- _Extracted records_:
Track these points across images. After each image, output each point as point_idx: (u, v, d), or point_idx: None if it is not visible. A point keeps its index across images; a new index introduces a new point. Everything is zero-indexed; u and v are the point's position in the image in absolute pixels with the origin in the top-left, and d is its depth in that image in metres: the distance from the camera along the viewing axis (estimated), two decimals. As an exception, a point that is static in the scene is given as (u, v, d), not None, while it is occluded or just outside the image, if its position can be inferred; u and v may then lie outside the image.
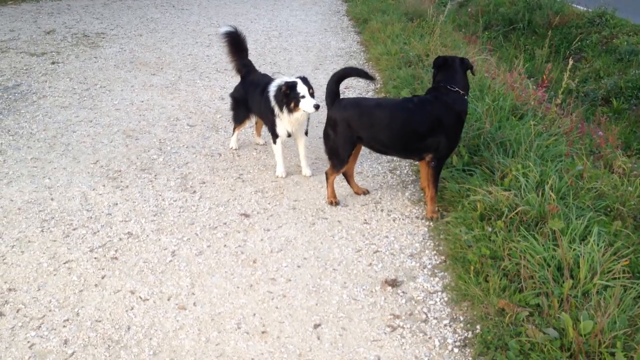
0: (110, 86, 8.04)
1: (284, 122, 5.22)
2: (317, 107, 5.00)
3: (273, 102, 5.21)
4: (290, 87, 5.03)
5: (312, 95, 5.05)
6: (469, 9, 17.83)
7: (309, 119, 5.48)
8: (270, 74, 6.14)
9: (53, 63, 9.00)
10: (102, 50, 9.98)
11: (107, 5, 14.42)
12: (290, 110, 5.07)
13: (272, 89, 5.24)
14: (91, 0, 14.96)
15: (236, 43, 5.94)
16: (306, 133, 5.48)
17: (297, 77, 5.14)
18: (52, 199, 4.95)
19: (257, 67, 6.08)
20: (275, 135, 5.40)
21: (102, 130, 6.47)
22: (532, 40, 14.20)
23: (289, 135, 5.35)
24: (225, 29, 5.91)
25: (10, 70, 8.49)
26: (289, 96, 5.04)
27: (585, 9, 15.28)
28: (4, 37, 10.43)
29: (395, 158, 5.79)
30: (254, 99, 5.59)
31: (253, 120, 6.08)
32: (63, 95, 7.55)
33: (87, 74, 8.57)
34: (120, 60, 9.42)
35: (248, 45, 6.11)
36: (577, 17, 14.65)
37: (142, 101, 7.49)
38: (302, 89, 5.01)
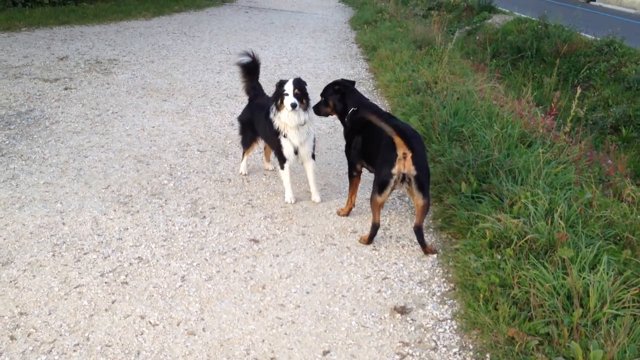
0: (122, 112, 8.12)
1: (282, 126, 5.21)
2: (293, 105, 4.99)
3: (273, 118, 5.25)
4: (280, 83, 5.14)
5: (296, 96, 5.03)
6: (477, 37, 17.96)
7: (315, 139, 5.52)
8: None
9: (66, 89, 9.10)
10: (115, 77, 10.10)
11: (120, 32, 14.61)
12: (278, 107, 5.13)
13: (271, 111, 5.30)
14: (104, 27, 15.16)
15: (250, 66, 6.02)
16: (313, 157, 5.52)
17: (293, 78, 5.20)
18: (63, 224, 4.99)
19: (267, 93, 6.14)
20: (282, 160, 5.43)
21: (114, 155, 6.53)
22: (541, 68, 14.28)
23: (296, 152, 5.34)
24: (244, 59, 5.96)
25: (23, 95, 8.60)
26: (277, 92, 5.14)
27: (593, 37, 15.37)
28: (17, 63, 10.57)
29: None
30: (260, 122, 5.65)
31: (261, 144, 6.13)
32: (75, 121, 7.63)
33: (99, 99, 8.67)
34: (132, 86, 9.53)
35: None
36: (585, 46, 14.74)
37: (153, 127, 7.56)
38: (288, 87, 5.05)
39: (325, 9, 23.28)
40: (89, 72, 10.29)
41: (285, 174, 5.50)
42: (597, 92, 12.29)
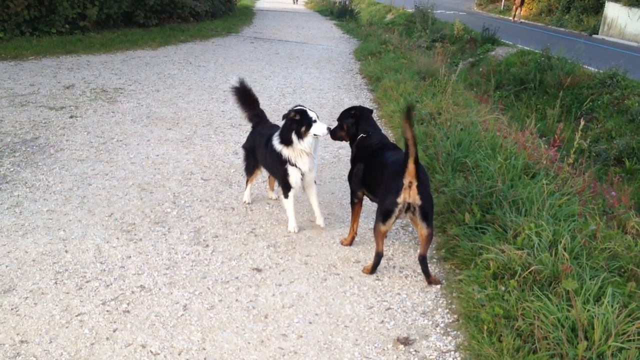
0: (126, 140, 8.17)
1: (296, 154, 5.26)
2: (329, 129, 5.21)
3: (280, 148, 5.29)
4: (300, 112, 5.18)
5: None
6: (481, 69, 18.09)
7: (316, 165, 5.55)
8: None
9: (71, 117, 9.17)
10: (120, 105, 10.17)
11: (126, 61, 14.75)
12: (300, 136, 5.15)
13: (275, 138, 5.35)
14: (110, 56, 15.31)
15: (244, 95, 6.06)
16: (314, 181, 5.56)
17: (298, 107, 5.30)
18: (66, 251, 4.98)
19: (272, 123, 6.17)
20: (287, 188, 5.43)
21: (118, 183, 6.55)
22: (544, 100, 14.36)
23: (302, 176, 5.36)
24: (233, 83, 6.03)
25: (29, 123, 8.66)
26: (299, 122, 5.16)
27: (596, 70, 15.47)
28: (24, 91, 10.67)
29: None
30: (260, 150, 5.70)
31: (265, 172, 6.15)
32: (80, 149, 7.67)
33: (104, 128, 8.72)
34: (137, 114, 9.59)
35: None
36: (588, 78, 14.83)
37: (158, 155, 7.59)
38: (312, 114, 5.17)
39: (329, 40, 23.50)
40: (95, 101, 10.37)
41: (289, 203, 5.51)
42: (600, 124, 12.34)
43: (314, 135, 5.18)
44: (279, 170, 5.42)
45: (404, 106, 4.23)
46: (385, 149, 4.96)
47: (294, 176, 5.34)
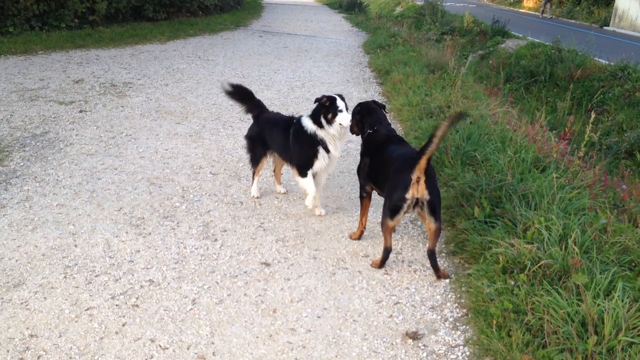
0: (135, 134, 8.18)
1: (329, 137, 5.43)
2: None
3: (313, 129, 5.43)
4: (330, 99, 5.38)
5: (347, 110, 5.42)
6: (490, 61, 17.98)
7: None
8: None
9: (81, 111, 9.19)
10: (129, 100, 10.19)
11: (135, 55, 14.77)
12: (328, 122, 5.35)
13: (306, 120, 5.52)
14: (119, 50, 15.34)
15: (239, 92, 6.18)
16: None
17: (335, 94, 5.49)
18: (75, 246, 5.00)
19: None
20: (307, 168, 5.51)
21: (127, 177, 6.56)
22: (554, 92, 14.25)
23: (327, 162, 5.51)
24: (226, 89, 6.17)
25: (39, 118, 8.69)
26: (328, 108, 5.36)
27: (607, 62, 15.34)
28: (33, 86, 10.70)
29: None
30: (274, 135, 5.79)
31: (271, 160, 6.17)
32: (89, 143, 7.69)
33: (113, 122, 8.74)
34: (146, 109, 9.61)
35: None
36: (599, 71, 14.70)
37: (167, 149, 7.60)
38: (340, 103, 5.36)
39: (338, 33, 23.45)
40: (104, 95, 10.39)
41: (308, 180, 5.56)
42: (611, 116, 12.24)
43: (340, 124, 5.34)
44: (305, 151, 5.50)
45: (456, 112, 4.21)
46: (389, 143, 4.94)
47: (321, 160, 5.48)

- _Exercise prompt_:
Restate every record above word for word, without images.

- _Solution to the exercise_:
Track these points across images. After each image, output each point as point_idx: (u, v, d), or point_idx: None if it is not visible. A point keeps its index across images; a new index introduces a new point. Everything is zero-indexed; u and v are the point's position in the image in absolute pixels with the origin in the top-left, and d is its depth in that image in metres: the distance from the camera along the viewing axis (estimated), two decimals. As an exception, a point that is static in the scene is given as (u, v, d), not None, while it is occluded or just outside the image, if its position can be inferred; u and v may then lie outside the image.
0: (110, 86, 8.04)
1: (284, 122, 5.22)
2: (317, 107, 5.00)
3: (273, 102, 5.21)
4: (290, 87, 5.03)
5: (312, 95, 5.05)
6: (469, 9, 17.83)
7: (309, 119, 5.48)
8: (270, 74, 6.14)
9: (53, 63, 9.00)
10: (102, 50, 9.98)
11: (107, 5, 14.42)
12: (290, 110, 5.07)
13: (272, 89, 5.24)
14: (91, 0, 14.96)
15: (236, 43, 5.94)
16: (306, 133, 5.48)
17: (297, 77, 5.14)
18: (52, 199, 4.95)
19: (257, 67, 6.08)
20: (275, 135, 5.40)
21: (102, 130, 6.47)
22: (532, 40, 14.20)
23: (289, 135, 5.35)
24: (225, 29, 5.91)
25: (10, 70, 8.49)
26: (289, 96, 5.04)
27: (585, 9, 15.28)
28: (4, 37, 10.43)
29: (395, 158, 5.79)
30: (254, 99, 5.59)
31: (253, 120, 6.08)
32: (63, 95, 7.55)
33: (87, 74, 8.57)
34: (120, 60, 9.42)
35: (248, 45, 6.11)
36: (577, 17, 14.65)
37: (142, 101, 7.49)
38: (302, 89, 5.01)
0: (122, 112, 8.12)
1: (282, 126, 5.21)
2: (293, 105, 4.99)
3: (273, 118, 5.25)
4: (280, 83, 5.14)
5: (296, 96, 5.03)
6: (477, 37, 17.96)
7: (315, 139, 5.52)
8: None
9: (66, 89, 9.10)
10: (115, 77, 10.10)
11: (120, 32, 14.61)
12: (278, 107, 5.13)
13: (271, 111, 5.30)
14: (104, 27, 15.16)
15: (250, 66, 6.02)
16: (313, 157, 5.52)
17: (293, 78, 5.20)
18: (63, 224, 4.99)
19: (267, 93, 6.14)
20: (282, 160, 5.43)
21: (114, 155, 6.53)
22: (541, 68, 14.28)
23: (296, 152, 5.34)
24: (244, 59, 5.96)
25: (23, 95, 8.60)
26: (277, 92, 5.14)
27: (593, 37, 15.37)
28: (17, 63, 10.57)
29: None
30: (260, 122, 5.65)
31: (261, 144, 6.13)
32: (75, 121, 7.63)
33: (99, 99, 8.67)
34: (132, 86, 9.53)
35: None
36: (585, 46, 14.74)
37: (153, 127, 7.56)
38: (288, 87, 5.05)
39: (325, 9, 23.28)
40: (89, 72, 10.29)
41: (285, 174, 5.50)
42: (597, 92, 12.29)
0: (126, 140, 8.17)
1: (296, 154, 5.26)
2: (329, 129, 5.21)
3: (280, 148, 5.29)
4: (300, 112, 5.18)
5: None
6: (481, 69, 18.09)
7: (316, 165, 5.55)
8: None
9: (71, 117, 9.17)
10: (120, 105, 10.17)
11: (126, 61, 14.75)
12: (300, 136, 5.15)
13: (275, 138, 5.35)
14: (110, 56, 15.31)
15: (244, 95, 6.06)
16: (314, 181, 5.56)
17: (298, 107, 5.30)
18: (66, 251, 4.98)
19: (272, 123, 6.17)
20: (287, 188, 5.43)
21: (118, 183, 6.55)
22: (544, 100, 14.36)
23: (302, 176, 5.36)
24: (233, 83, 6.03)
25: (29, 123, 8.66)
26: (299, 122, 5.16)
27: (596, 70, 15.47)
28: (24, 91, 10.67)
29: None
30: (260, 150, 5.70)
31: (265, 172, 6.15)
32: (80, 149, 7.67)
33: (104, 128, 8.72)
34: (137, 114, 9.59)
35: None
36: (588, 78, 14.83)
37: (158, 155, 7.59)
38: (312, 114, 5.17)
39: (329, 40, 23.50)
40: (95, 101, 10.37)
41: (289, 203, 5.51)
42: (600, 124, 12.34)
43: (314, 135, 5.18)
44: (279, 170, 5.42)
45: (404, 106, 4.23)
46: (385, 149, 4.96)
47: (294, 176, 5.34)
0: (135, 134, 8.18)
1: (329, 137, 5.43)
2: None
3: (313, 129, 5.43)
4: (330, 99, 5.38)
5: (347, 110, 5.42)
6: (490, 61, 17.98)
7: None
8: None
9: (81, 111, 9.19)
10: (129, 100, 10.19)
11: (135, 55, 14.77)
12: (328, 122, 5.35)
13: (306, 120, 5.52)
14: (119, 50, 15.34)
15: (239, 92, 6.18)
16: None
17: (335, 94, 5.49)
18: (75, 246, 5.00)
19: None
20: (307, 168, 5.51)
21: (127, 177, 6.56)
22: (554, 92, 14.25)
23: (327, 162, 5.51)
24: (226, 89, 6.17)
25: (39, 118, 8.69)
26: (328, 108, 5.36)
27: (607, 62, 15.34)
28: (33, 86, 10.70)
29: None
30: (274, 135, 5.79)
31: (271, 160, 6.17)
32: (89, 143, 7.69)
33: (113, 122, 8.74)
34: (146, 109, 9.61)
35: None
36: (599, 71, 14.70)
37: (167, 149, 7.60)
38: (340, 103, 5.36)
39: (338, 33, 23.45)
40: (104, 95, 10.39)
41: (308, 180, 5.56)
42: (611, 116, 12.24)
43: (340, 124, 5.34)
44: (305, 151, 5.50)
45: (456, 112, 4.21)
46: (389, 143, 4.94)
47: (321, 160, 5.48)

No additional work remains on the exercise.